Where did you shoot? Were there any aspects of production which turned out to be particularly challenging?

The film was shot in Almeria, Spain – it is the only desert in Western Europe and the mountainous region we shot in had a climate and landscape not too dissimilar from India. Within the short, the culture and location are never outwardly specific, and religion is never mentioned – we wanted to have a timeless feeling.

We would shoot extra moments of ‘silence’, especially between lines.

We found out about a set of an Egyptian village that was built for Ridley Scott’s film Exodus and left behind in Almeria. Nathanael Baring (Producer) and I took a flight to Almeria and drove up to find this set.
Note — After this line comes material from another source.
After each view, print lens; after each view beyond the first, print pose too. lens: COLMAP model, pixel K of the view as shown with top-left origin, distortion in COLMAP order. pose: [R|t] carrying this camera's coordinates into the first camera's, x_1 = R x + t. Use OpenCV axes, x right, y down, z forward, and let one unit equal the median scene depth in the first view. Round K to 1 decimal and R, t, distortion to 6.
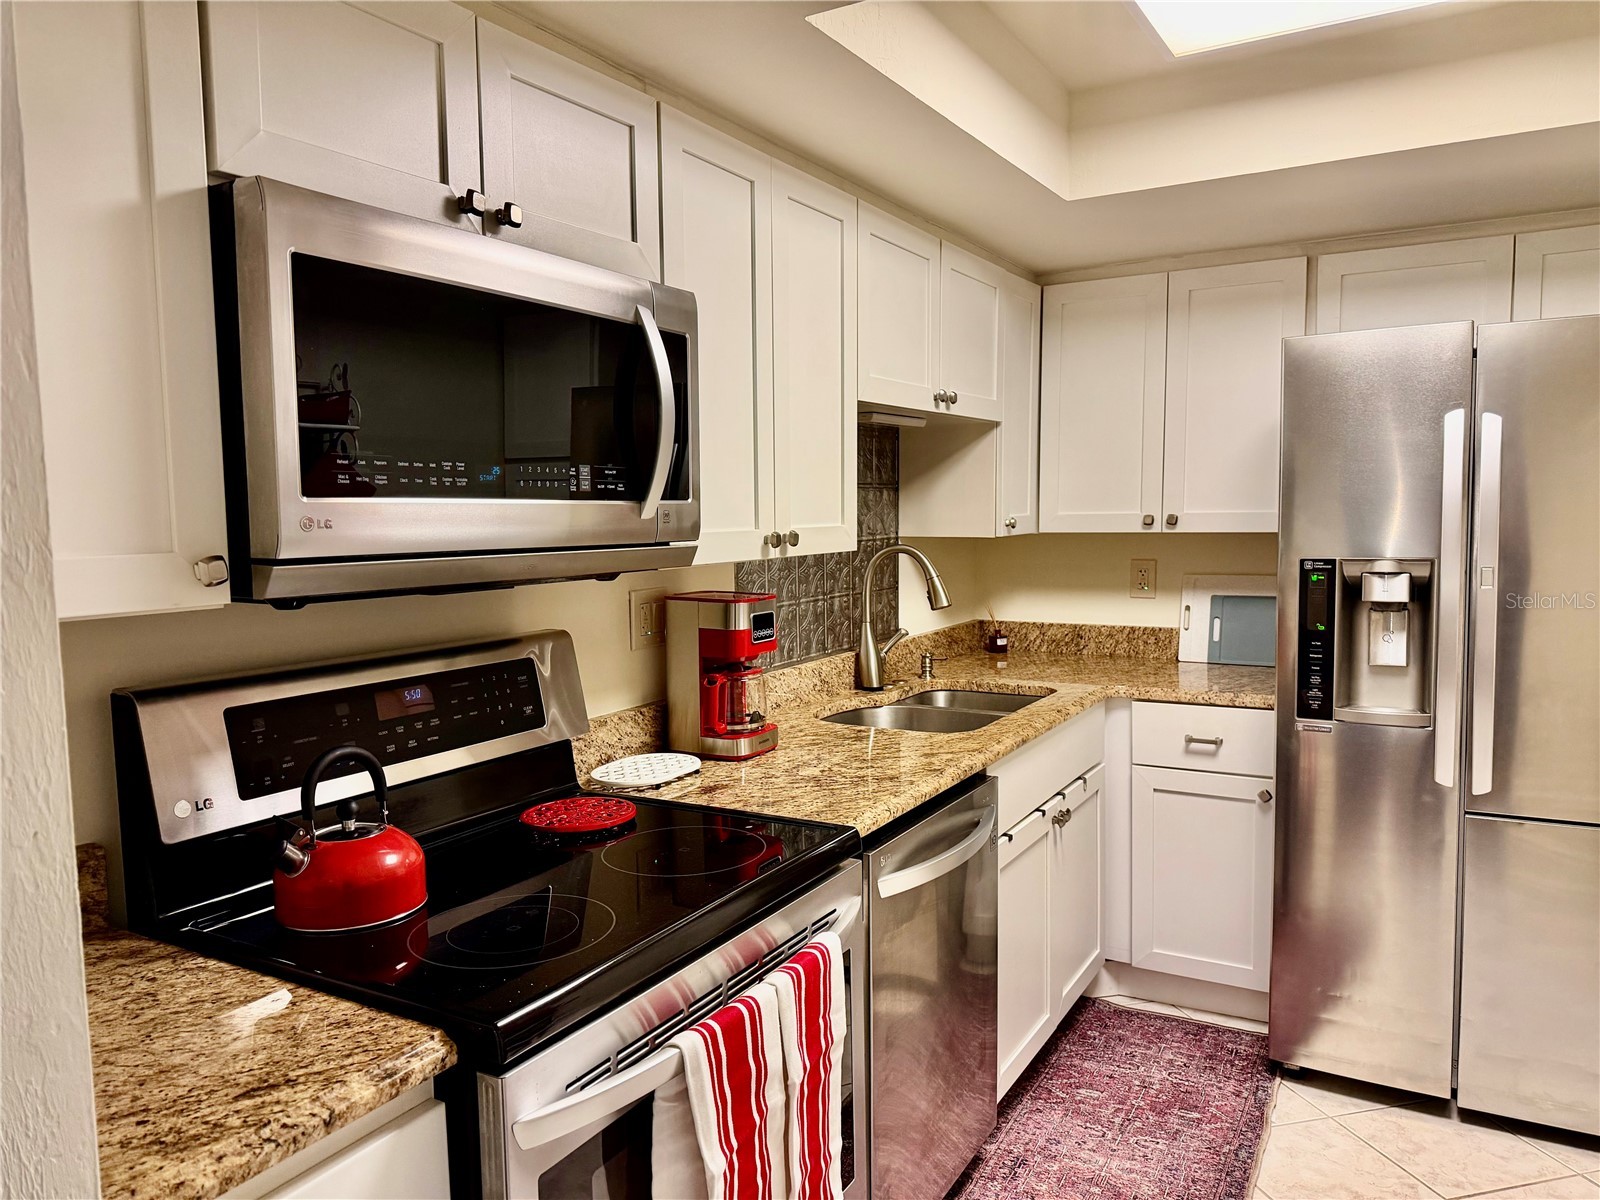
lens RADIAL K [[1131.1, 0, 806.0], [0, 1131.1, 614.9], [0, 0, 1]] dist [0.047562, -0.051599]
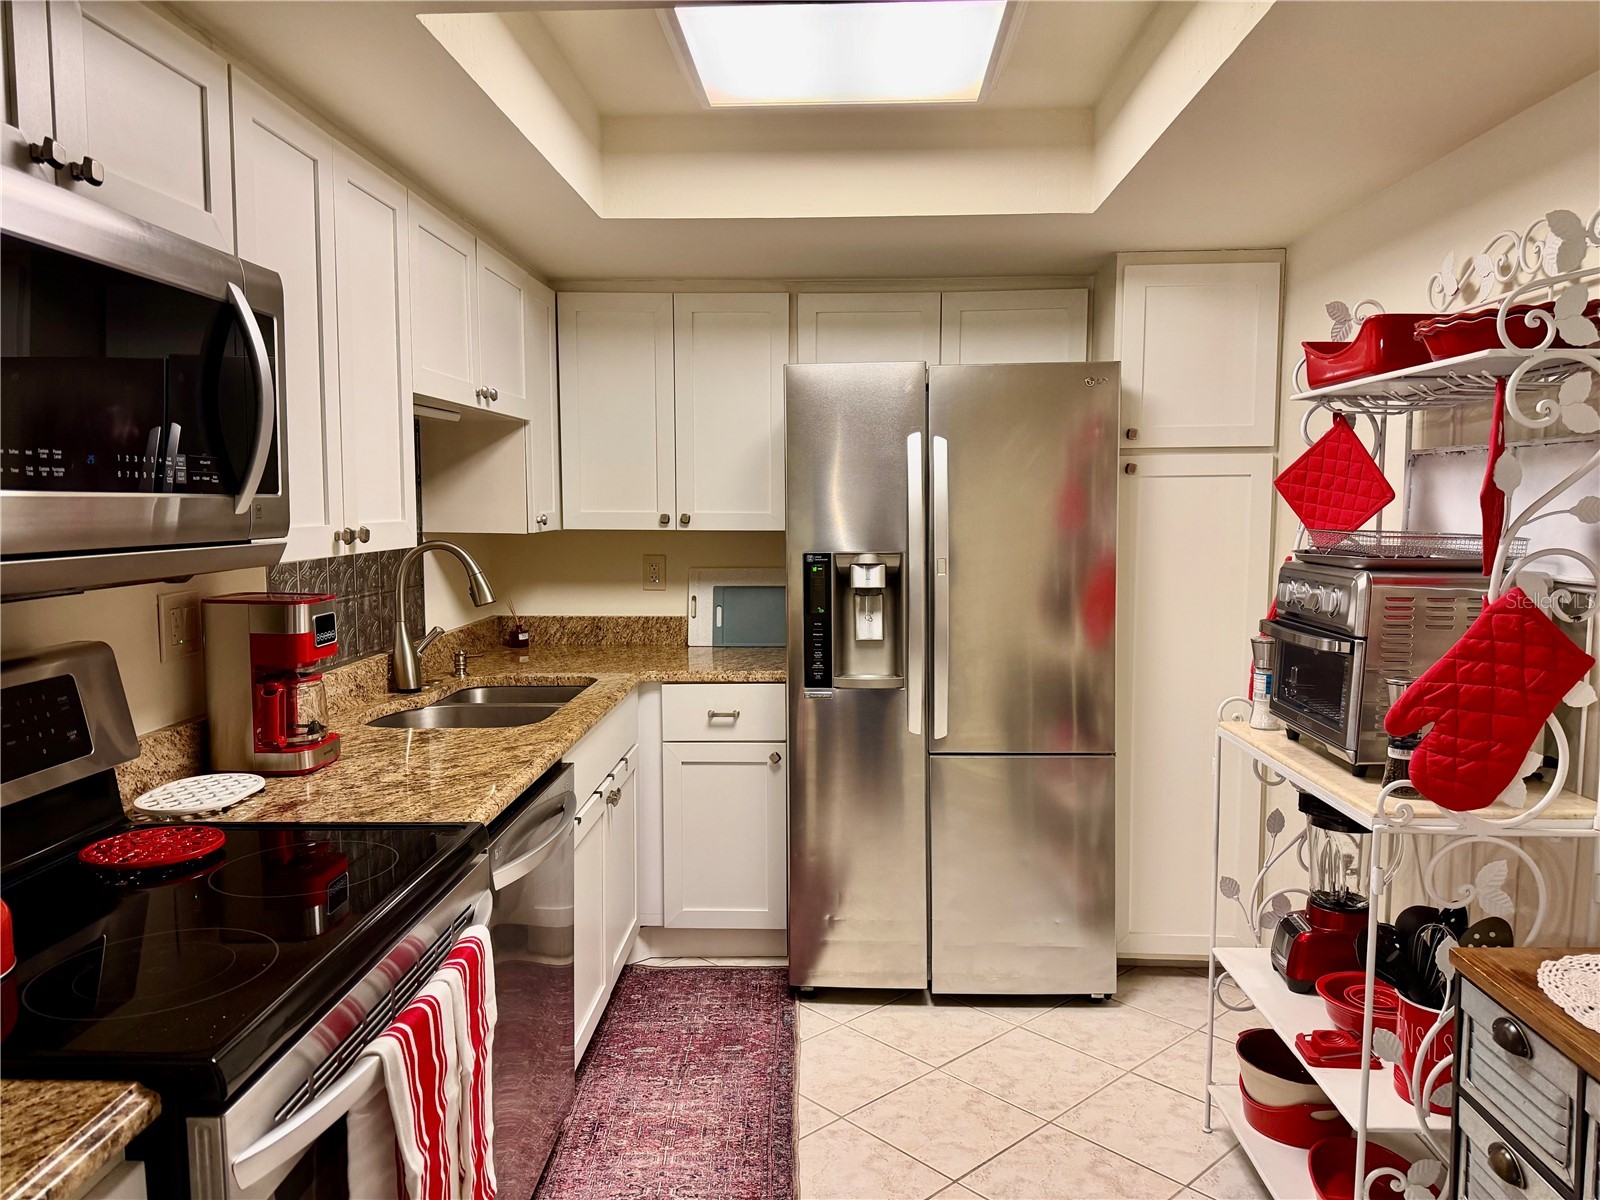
lens RADIAL K [[1131.1, 0, 800.2], [0, 1131.1, 606.2], [0, 0, 1]] dist [0.047562, -0.051599]
pose [[0.880724, -0.031099, 0.472608, -0.135392], [0.032820, 0.999451, 0.004604, 0.000209], [-0.472492, 0.011457, 0.881261, -0.024467]]
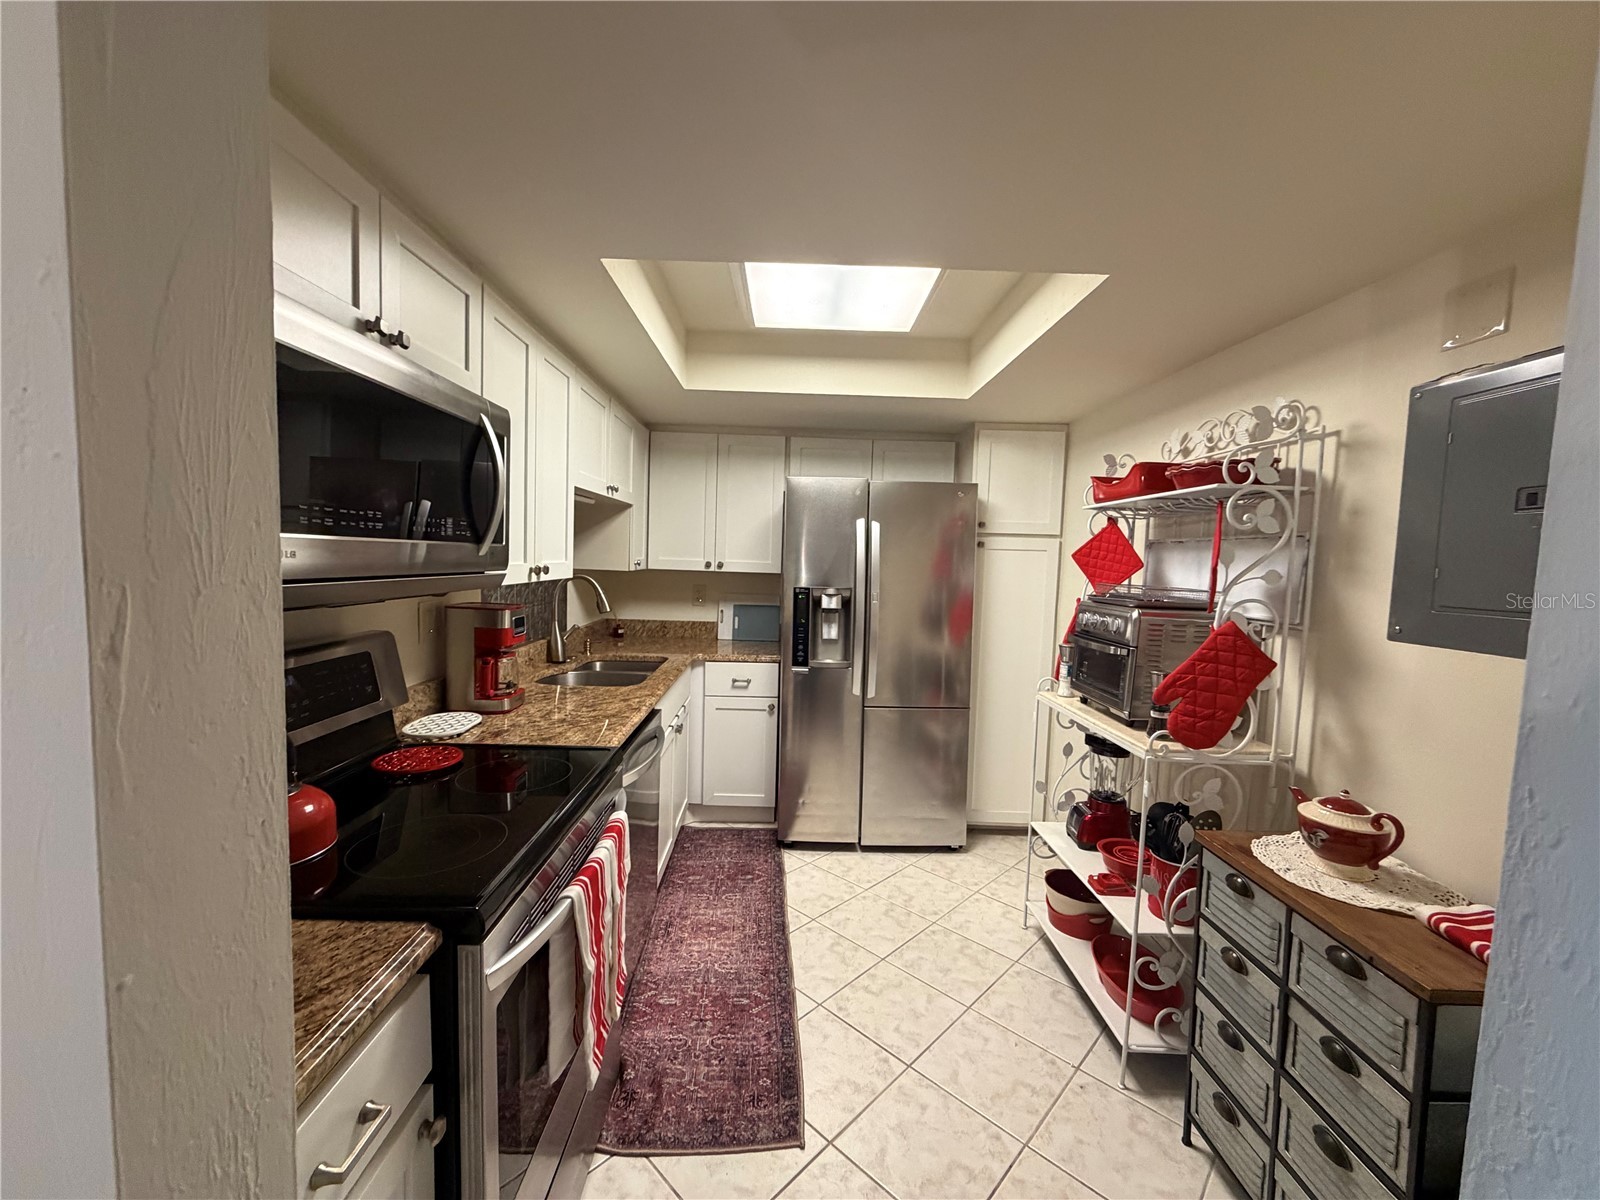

It was in poor condition, battered by the weather and sun, but still standing. Our Production Designer Lauren Taylor and her team spent 2 weeks doing the set up. We also walked around a lot to scope out the mountains and landscapes.

Before shooting the film, Michael Filocamo (Cinematographer), Lauren and I had agreed that we wanted the landscape to feel almost masculine. The women’s lives have been confined to this small village, within the mountains and they don’t know what lies beyond it. The war is also happening beyond the mountains, where all their men are – and so it was really important for us to find the perfect landscapes.

This was quite a difficult and tight shoot overall. I had only visited the set twice before shooting, mainly because of budget and time constraints. The Cinematographer Michael Filocamo and I had spent an entire week on location prior to the shoot just taking photographs of the locations under every hour of the day to see what the sun’s light and shadows looked like. This helped us decide how to shoot it precisely, as we relied mostly on natural sunlight.

When it came to shooting, we were particularly struggling with the heat which was harsh and temperatures would be as high as 35. There was one scene which required it to look like nighttime inside a hut, but we shot it during the day and had to essentially shut ourselves off inside this small hut. It was like being inside an oven.

Not to mention we were also dealing with animals (including a runaway chicken that had to be chased around set), children and numerous extras.

On the surface, the world of Azaar may seem quite removed from that of Western viewers, are there specific elements that you hope resonate with audiences regardless of where they hail from?

The world is very small for Azaar throughout the film. Her village only has a handful of women, one other child, and she hasn’t seen her father in years. All they know is that there is a war happening beyond the mountains, but there is an ominous presence about the mountains; they don’t quite know what lies behind… or if they have been forgotten by the wider world.

At its core, this is as a coming of age story of a young girl learning about the harshness of the wider world.

It helps having a child as a protagonist with whom the audience can discover the world, as she does. We learn about the rules of the tribe at the same time as she does. Her mother is the protagonist in her coming of age story, and so we may only see parts of certain events. At its core, this is as a coming of age story of a young girl learning about the harshness of the wider world. It’s about belonging and identity; how does one carve out an identity within a tribe that doesn’t agree with your worldview?

SPOILER: Azaar’s mother is driven to commit suicide for violating a code of honour, enforced by the tribe, and yet she still passes on the red veil (a symbol of the culture) to her daughter, telling her to respect it. Azaar is too young to understand these implications at this point, but the film very much questions what kind of woman she will grow to become, especially when faced with the intrusion of the wider world.

What are you working on next?

I have just begun developing my debut feature with Film4. I am also developing two other scripts, and recently directed 2nd Unit on Netflix show Top Boy so looking to do a bit more TV in the future too.